Sunday, August 6, 2006

Good Articles

Just a quick one to note a couple of good reads I have had this weekend - just newspaper articles, but of the sort that attract my attention, so much so in fact that I have printed copies out for myself (testing out the new whizz bang scanner printer we have gotten).

This one from the Guardian is basically about the moment where the glass suddenly looks half empty instead of half full, the straw has finally broken the camel's back and such. With wars in Afghanistan, Iraq and Lebanon - not to mention the not quite genocide in Darfur, nor the probable conflict between Ethiopia and the Islamist factions in Somalia - and North Korea firing missiles, Iran possibly building nukes, along with Gaza being hit by 300 artillery shells per day.

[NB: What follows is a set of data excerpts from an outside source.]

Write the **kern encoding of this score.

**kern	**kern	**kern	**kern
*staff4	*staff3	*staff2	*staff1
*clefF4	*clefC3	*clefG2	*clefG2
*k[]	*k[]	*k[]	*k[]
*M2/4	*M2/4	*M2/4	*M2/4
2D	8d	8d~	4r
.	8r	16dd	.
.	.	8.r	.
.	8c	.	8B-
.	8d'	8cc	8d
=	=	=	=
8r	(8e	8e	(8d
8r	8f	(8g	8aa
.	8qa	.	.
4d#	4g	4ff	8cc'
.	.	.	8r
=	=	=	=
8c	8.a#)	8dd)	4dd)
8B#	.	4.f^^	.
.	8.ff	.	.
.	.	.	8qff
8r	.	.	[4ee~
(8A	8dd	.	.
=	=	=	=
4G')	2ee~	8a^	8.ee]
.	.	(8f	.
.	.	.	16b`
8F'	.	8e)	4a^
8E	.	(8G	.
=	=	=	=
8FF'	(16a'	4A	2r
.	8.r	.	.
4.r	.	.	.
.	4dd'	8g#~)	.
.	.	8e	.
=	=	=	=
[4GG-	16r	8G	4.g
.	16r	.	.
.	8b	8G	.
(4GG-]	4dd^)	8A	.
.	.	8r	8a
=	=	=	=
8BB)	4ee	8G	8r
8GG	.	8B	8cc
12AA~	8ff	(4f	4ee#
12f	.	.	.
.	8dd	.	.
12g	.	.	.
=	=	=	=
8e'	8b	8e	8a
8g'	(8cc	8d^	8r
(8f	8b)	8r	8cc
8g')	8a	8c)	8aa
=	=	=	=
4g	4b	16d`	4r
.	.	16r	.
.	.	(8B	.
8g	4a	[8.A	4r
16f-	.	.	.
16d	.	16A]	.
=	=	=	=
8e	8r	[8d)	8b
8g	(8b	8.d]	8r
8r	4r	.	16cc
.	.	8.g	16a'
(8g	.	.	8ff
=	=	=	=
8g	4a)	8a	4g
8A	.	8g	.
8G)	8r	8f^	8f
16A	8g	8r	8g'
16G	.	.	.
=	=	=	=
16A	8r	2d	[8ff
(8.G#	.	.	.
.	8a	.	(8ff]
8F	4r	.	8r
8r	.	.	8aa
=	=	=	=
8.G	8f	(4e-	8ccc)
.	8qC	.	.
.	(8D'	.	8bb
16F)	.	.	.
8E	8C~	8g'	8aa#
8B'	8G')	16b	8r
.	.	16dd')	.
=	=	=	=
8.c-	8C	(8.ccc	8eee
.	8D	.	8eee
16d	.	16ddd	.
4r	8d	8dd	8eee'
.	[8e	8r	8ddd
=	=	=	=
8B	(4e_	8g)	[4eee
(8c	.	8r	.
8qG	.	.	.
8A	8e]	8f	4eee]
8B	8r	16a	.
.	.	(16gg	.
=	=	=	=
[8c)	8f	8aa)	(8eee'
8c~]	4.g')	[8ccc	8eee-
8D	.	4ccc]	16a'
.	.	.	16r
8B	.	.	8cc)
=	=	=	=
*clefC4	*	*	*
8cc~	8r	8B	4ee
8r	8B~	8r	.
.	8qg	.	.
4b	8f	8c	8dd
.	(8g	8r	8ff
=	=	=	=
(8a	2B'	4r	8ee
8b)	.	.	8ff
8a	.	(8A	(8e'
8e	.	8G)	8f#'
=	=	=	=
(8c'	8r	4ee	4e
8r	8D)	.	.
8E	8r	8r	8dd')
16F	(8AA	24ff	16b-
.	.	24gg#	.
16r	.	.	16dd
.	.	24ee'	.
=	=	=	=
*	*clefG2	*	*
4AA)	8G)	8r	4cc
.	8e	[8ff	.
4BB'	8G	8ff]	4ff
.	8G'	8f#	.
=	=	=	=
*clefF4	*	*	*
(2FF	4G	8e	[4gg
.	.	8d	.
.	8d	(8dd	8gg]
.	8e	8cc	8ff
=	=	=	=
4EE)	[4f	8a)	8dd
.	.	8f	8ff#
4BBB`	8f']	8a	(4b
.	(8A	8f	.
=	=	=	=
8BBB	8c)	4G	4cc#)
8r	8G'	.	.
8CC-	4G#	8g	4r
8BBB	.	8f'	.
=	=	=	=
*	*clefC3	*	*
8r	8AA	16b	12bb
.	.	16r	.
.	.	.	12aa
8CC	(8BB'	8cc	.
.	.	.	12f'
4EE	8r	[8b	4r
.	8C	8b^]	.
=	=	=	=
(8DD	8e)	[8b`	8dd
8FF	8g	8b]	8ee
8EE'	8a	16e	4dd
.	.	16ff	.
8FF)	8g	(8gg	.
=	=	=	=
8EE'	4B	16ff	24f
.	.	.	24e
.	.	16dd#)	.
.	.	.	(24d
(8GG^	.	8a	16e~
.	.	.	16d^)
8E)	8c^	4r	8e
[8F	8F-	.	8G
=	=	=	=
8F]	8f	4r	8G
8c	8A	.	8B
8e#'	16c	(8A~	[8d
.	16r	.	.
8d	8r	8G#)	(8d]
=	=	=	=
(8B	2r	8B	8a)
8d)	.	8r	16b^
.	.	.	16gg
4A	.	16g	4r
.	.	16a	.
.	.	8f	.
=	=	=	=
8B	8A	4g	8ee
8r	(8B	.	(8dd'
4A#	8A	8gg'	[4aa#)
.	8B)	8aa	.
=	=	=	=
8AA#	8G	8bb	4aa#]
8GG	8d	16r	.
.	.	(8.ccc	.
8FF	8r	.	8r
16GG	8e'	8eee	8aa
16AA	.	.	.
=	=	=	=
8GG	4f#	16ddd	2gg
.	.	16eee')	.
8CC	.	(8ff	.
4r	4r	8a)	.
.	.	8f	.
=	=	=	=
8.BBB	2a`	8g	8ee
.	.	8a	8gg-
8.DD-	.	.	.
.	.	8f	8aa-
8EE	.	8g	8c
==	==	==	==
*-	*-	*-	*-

Oh, and Condi preaching to the Cubans that they will have democracy soon - because it has been such a hit in Baghdad - oh, civil war is a possibility in Iraq according to the top brass in the Pentagon, whatever happened to Strategy for Victory?

It's all too much to take in sometimes - and V in particular says that I should stay away from newspapers, or at least the international pages in them, and focus on the positives on a more local level. Or even stay away from Australian or Brisbane news and focus on friends and family. Sometimes I would love to just be able to go to mySpace instead of the BBC news site on my web travels, but I am just not hard wired that way.

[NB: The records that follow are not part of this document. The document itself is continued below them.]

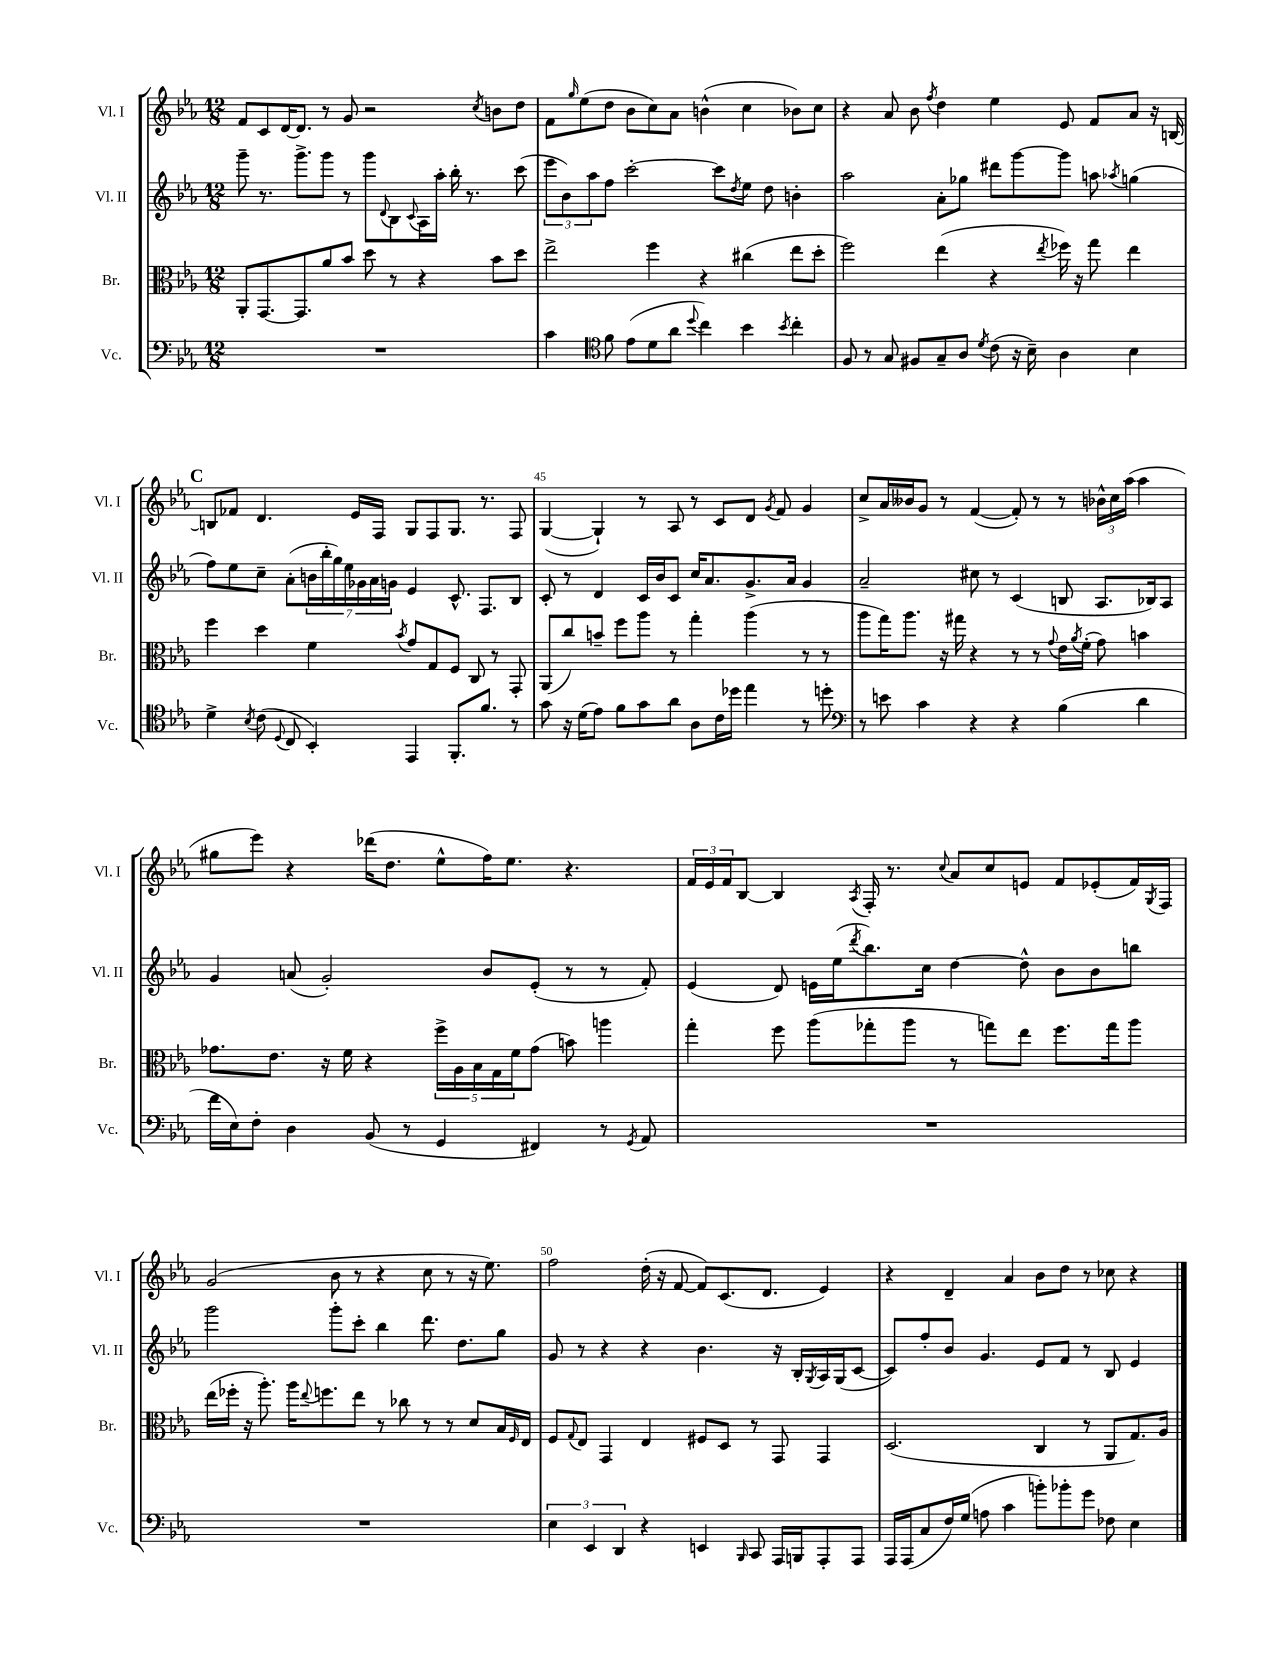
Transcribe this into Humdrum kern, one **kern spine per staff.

**kern	**kern	**kern	**kern
*staff4	*staff3	*staff2	*staff1
*clefF4	*clefC3	*clefG2	*clefG2
*k[b-e-a-]	*k[b-e-a-]	*k[b-e-a-]	*k[b-e-a-]
*M12/8	*M12/8	*M12/8	*M12/8
1.r	8AA-'	8ggg~	8f
.	[8.GG	8.r	8c
.	.	.	[16d
.	8.GG]	8.ggg^	8.d]
.	8a-	8ggg	8r
.	8b-	8r	8g
.	8dd	8ggg	2r
.	.	8qqd	.
.	8r	8B-	.
.	.	8qqc	.
.	4r	16A-	.
.	.	16aa-'	.
.	.	16bb-'	.
.	.	8.r	.
.	.	.	8qcc
.	8b-	.	8b
.	8dd	(8ccc	8dd
=	=	=	=
4c	2ee-^	12eee-	8f
.	.	12b-)	.
.	.	.	16qqgg
.	.	.	(8ee-
.	.	12aa-	.
*clefC4	*	*	*
8f	.	8ff	8dd
(8e-	.	[2ccc'	8b-
8d	4ff	.	8cc)
8a-	.	.	8a-
8qqdd	.	.	.
4cc)	4r	.	(4b^^
.	.	8ccc]	.
.	.	8qdd	.
4b-	(4cc#	8ee-	4cc
.	.	8dd	.
8qb-	.	.	.
4cc'	8ee-	4b'	8b-)
.	8dd'	.	8cc
=	=	=	=
8F	2ff)	2aa-	4r
8r	.	.	.
8G	.	.	8a-
8F#	.	.	8b-
.	.	.	8qff
8G~	(4ee-	8a-'	4dd
8A-	.	8gg-	.
8qd	.	.	.
(8c	4r	8ddd#	4ee-
16r	.	[8ggg	.
16B-~)	.	.	.
.	8qee-	.	.
4A-	16ff-)	8ggg]	8e-
.	16r	.	.
.	8gg	8aa	8f
.	.	8qaa-	.
4B-	4ee-	(4gg	8a-
.	.	.	16r
.	.	.	[16B
=	=	=	=
4d^	4ff	8ff)	8B]
.	.	8ee-	8f-
8qB-	.	.	.
(8c	4dd	8cc~	4.d
8qqD	.	.	.
8C	.	(8a-'	.
4BB-')	4f	28b	.
.	.	28bb-'	.
.	.	28gg)	.
.	.	28ee-	.
.	.	.	16e-
.	.	28g-	.
.	.	28a-	.
.	.	.	16F
.	.	28g	.
.	8qb-	.	.
4EE-	8g	4e-	8G
.	8G	.	8F
8.FF'	8F	8.c^^	8.G
.	8C	.	.
8.f	.	8.F	8.r
.	8r	.	.
8r	8GG'	8B-	8F
=	=	=	=
8g	(8AA-	8c'	([4G
16r	8cc)	8r	.
(16d	.	.	.
8e-)	8b~	4d	4G`])
8f	8ff	.	.
8g	8aa-	16c	8r
.	.	16b-	.
8a-	8r	8c	8A-
8A-	4gg'	16cc	8r
.	.	8.a-	.
16c	.	.	8c
16dd-	.	.	.
4ee-	(4aa-	8.g^	8d
.	.	.	8qg
.	.	.	8f
.	.	16a-	.
8r	8r	4g	4g
8dd'	8r	.	.
=	=	=	=
*clefF4	*	*	*
8r	8aa-	2a-~	8cc^
8e	16gg)	.	16a-
.	8.aa-	.	16b--
4c	.	.	8g
.	16r	.	8r
.	16gg#	.	.
4r	4r	8cc#	([4f
.	.	8r	.
4r	8r	(4c	8f'])
.	8r	.	8r
.	8qqg	.	.
(4B-	16e-	8B	8r
.	8qa-	.	.
.	(16f'	.	.
.	8g)	8.A-	24b-^^
.	.	.	24cc
.	.	.	(24aa-
4d	4b	.	4aa-
.	.	16B-)	.
.	.	8A-	.
=	=	=	=
16f	8.g-	4g	8gg#
16E-)	.	.	.
8F'	.	.	8eee-)
.	8.e-	.	.
4D	.	(8a	4r
.	16r	2g')	.
.	16f	.	.
(8BB-	4r	.	(16ddd-
.	.	.	8.dd
8r	.	.	.
4GG	20ff^	.	8ee-^^
.	20A-	.	.
.	20B-	.	.
.	.	8b-	16ff)
.	20G	.	.
.	.	.	8.ee-
.	20f	.	.
4FF#)	(8g-	(8e-'	.
.	8b)	8r	4.r
8r	4aa	8r	.
8qGG	.	.	.
8AA-	.	8f')	.
=	=	=	=
1.r	4gg'	(4e-	24f
.	.	.	24e-
.	.	.	24f
.	.	.	[8B-
.	8ff	8d)	4B-]
.	(8aa-	16e	.
.	.	(16ee-	.
.	.	8qddd	8qA-
.	8gg-'	8.bb-)	16F'
.	.	.	8.r
.	8aa-	.	.
.	.	16cc	.
.	.	.	8qqcc
.	8r	[4dd	8a-
.	8gg)	.	8cc
.	8ee-	8dd^^]	8e
.	8.ff	8b-	8f
.	.	8b-	(8e-'
.	16gg	.	.
.	8aa-	8bb	16f)
.	.	.	8qG
.	.	.	16F
=	=	=	=
1.r	(16ee-	2ggg	(2g
.	16ff-'	.	.
.	16r	.	.
.	8.aa-')	.	.
.	16aa-	.	.
.	8qqee-	.	.
.	8.ff	.	.
.	.	8ggg'	8b-
.	8ee-	8ccc'	8r
.	8r	4bb-	4r
.	8cc-	.	.
.	8r	8.ddd	8cc
.	8r	.	8r
.	.	8.dd	.
.	8d	.	16r
.	.	.	8.ee-)
.	16B-	8gg	.
.	16qqF	.	.
.	16E-	.	.
=	=	=	=
6E-	8F	8g	2ff
.	8qqG	.	.
.	8E-	8r	.
6EE-	.	.	.
.	4GG	4r	.
6DD	.	.	.
4r	4E-	4r	(16dd'
.	.	.	16r
.	.	.	[8f
4EE	8F#	4.b-	8f])
.	8D	.	(8.c
16qqBBB-	.	.	.
8CC	8r	.	.
.	.	.	8.d
16AAA-	8GG	16r	.
16BBB	.	16B-'	.
.	.	8qG	.
8AAA-'	4GG	16A-	4e-)
.	.	(16G	.
8AAA-	.	[8c	.
=	=	=	=
16AAA-	(2.D	8c])	4r
(16AAA-	.	.	.
8C	.	8ff'	.
16F)	.	8b-	4d~
(16G	.	.	.
8A	.	4.g	.
4c	.	.	4a-
8b')	4C	8e-	8b-
8b-'	.	8f	8dd
8g	8r	8r	8r
8F-	8AA-	8B-	8cc-
4E-	8.G)	4e-	4r
.	16A-	.	.
==	==	==	==
*-	*-	*-	*-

The second article that has caught my attention this weekend is from the New York Times, about men without college/university qualifications having less chance of getting married than a generation ago, whereas the reverse is true for women - these being American statistics of course. Hmm, I don't have a university qualification...

An interesting article, but hard to summarise or paraphrase it - I don't want to say that women are more financially independent or picky or anything, based on one or two comments in the piece LOL. Or to say that the job market for 'uneducated' men - boy, I dislike that phrase, as if going to lectures is the only sort of education you can have - is more unstable than it was back in the day, or despite how intelligent a person may be, they could never be management material without a series of letters after their names. Or to generalise about how men who don't settle down are therefore always afraid of commitment...

And of course, with reports like the NYT piece, I look at myself, and inwardly shudder.

I am my own worst critic though, in all aspects of my life.